President Trump has publicly stated it is inappropriate to ask Kevin Warsh about interest rate cuts, intensifying scrutiny on the Federal Reserve's independence amid a contentious pause in monetary easing. This comes as the Fed, in a move aligned with market expectations, decided to hold the federal funds rate steady at 3.5%-3.75% on January 28, 2026, following three cuts totaling 75 basis points in late 2025. Economists from FactSet had anticipated no change despite Trump's pressure for deeper reductions, reflecting a backdrop of solid economic expansion, stabilized unemployment, and inflation persisting above the Fed's 2% target.

Efforts to navigate the political landscape have hit a snag, with two Fed governors, Christopher Waller and Stephen Miran, dissenting in favor of a 25-basis-point cut, according to people familiar with the matter. This marks the fifth consecutive meeting with internal division, underscoring the challenges in balancing economic data against external pressures.

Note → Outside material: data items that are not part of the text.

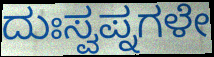
ದುಃಸ್ವಪ್ನಗಳೇ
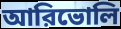
আরিভোলি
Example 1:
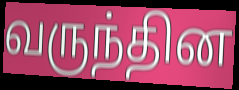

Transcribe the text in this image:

வருந்தின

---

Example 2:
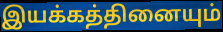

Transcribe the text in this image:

இயக்கத்தினையும்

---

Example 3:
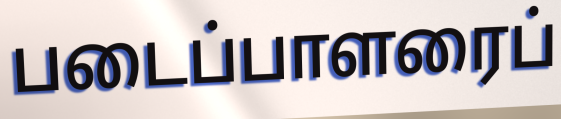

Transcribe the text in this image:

படைப்பாளரைப்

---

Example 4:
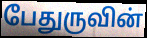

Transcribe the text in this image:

பேதுருவின்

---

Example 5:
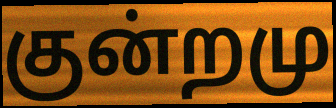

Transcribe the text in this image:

குன்றமு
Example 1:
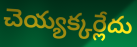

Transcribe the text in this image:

చెయ్యక్కర్లేదు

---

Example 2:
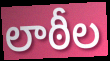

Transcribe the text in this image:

లాఠీల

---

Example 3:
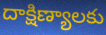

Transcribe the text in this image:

దాక్షిణ్యాలకు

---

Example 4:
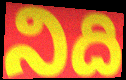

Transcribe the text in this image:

నిది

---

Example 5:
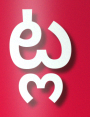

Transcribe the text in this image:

ట్ల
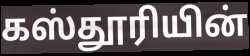
கஸ்தூரியின்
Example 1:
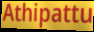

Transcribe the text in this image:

Athipattu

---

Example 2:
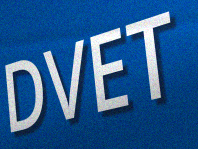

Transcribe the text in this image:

DVET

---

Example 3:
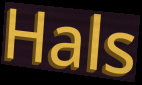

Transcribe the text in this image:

Hals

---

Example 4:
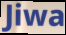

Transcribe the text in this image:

Jiwa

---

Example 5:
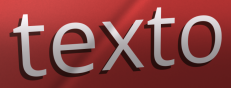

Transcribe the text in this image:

texto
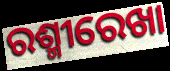
ରଶ୍ମୀରେଖା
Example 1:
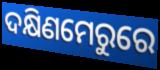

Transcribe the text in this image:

ଦକ୍ଷିଣମେରୁରେ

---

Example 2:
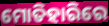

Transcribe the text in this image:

ମୋତିହାରିରେ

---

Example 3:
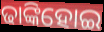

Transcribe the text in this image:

ଢାଙ୍କିହୋଇ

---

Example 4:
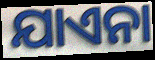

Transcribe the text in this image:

ଯାଏନା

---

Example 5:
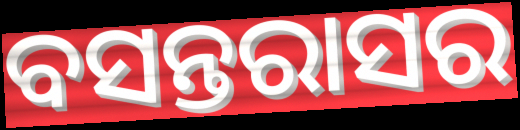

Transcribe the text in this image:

ବସନ୍ତରାସର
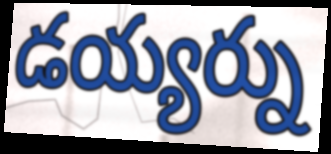
డయ్యర్ను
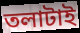
তলাটাই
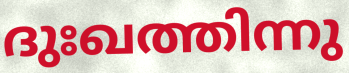
ദുഃഖത്തിന്നു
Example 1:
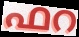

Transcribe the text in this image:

ഫറ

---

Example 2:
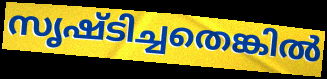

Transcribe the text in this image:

സൃഷ്ടിച്ചതെങ്കിൽ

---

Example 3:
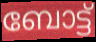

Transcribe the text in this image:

ബോട്ട്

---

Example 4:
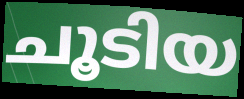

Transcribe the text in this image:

ചൂടിയ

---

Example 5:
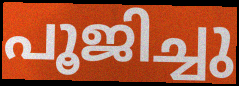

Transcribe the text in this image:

പൂജിച്ചു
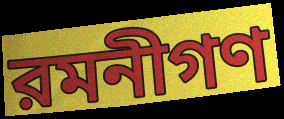
রমনীগণ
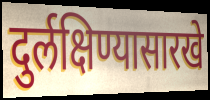
दुर्लक्षिण्यासारखे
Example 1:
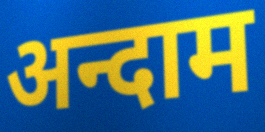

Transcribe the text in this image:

अन्दाम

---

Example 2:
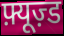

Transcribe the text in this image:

फ़्यूज़्ड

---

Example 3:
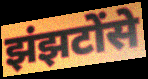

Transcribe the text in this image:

झंझटोंसे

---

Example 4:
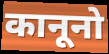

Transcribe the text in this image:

कानूनो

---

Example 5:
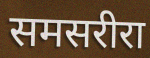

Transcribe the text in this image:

समसरीरा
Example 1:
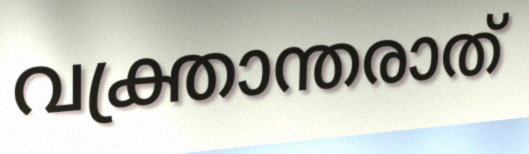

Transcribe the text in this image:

വക്ത്രാന്തരാത്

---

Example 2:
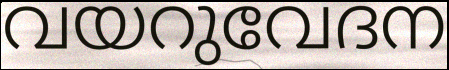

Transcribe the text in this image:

വയറുവേദന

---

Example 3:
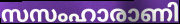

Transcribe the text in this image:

സസംഹാരാണി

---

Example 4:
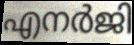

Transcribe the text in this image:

എനർജി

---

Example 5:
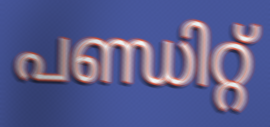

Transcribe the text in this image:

പണ്ഡിറ്റ്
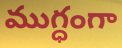
ముగ్ధంగా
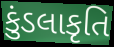
કુંડલાકૃતિ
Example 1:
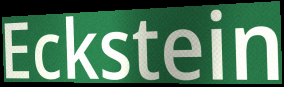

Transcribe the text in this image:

Eckstein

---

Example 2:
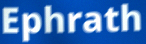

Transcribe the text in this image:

Ephrath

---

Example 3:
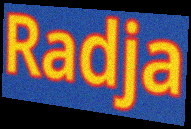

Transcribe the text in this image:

Radja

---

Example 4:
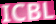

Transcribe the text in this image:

ICBL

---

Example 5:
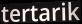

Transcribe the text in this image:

tertarik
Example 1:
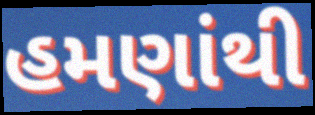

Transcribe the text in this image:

હમણાંથી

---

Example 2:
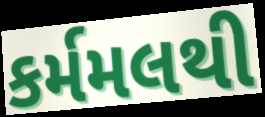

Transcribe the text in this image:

કર્મમલથી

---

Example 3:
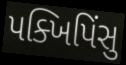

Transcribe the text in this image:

પક્ખિપિંસુ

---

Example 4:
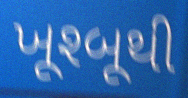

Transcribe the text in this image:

ખૂશ્બૂથી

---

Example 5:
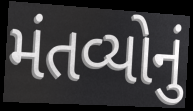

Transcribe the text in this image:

મંતવ્યોનું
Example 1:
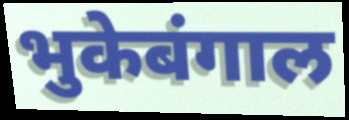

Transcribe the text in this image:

भुकेबंगाल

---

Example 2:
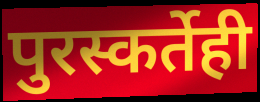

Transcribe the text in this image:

पुरस्कर्तेही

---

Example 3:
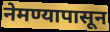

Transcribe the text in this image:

नेमण्यापासून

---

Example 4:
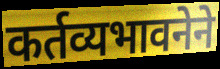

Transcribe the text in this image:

कर्तव्यभावनेने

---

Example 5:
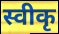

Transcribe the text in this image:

स्वीकृ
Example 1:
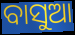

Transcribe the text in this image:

ବାସୁଆ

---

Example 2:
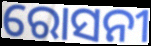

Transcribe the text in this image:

ରୋସନୀ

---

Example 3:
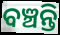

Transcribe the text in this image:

ବଞ୍ଚନ୍ତି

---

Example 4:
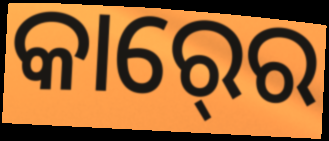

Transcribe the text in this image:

Fed Chair Jerome Powell, during his January 28 press conference, described current rates as appropriate for achieving maximum employment and 2% inflation, a stance that has drawn repeated criticism from Trump, who is expected to name Powell's successor soon as his term ends in May 2026.

Without a deal to ease tensions, the central bank's autonomy could face further tests, with ongoing probes and legal battles adding to the uncertainty. The Trump administration's push for affordability measures, such as capping credit card rates at 10% and restricting institutional homebuyers, contrasts with the Fed's data-dependent approach, which experts say prioritizes inflation and labor market resilience. Borrowing costs, including mortgages around 6.3% for 30-year fixed rates, have eased from prior cuts but remain elevated, straining consumer affordability amid post-inflation challenges.

Market reactions have been muted, with the CME FedWatch tool pricing in potential cuts starting June 2026—two are anticipated, while Fed projections signal only one. Danielle Hale, an expert at Realtor.com, noted that mortgage rates may stay stable despite Fed actions, driven by long-term factors like inflation cooling and labor resilience. This outlook suggests a cautious path forward, as policymakers weigh risks amid political headwinds and societal impacts, including the potential for 2 million more households to afford homes if rates drop to 6%, though only if not tied to labor weakness.

In a brief update, sources indicate that the Fed's FOMC statement reaffirmed its data-dependent policy, with broader 2026 meetings scheduled for potential adjustments. Attempts to reach Warsh for comment were unsuccessful, but analysts warn that continued pressure could undermine confidence in monetary policy stability.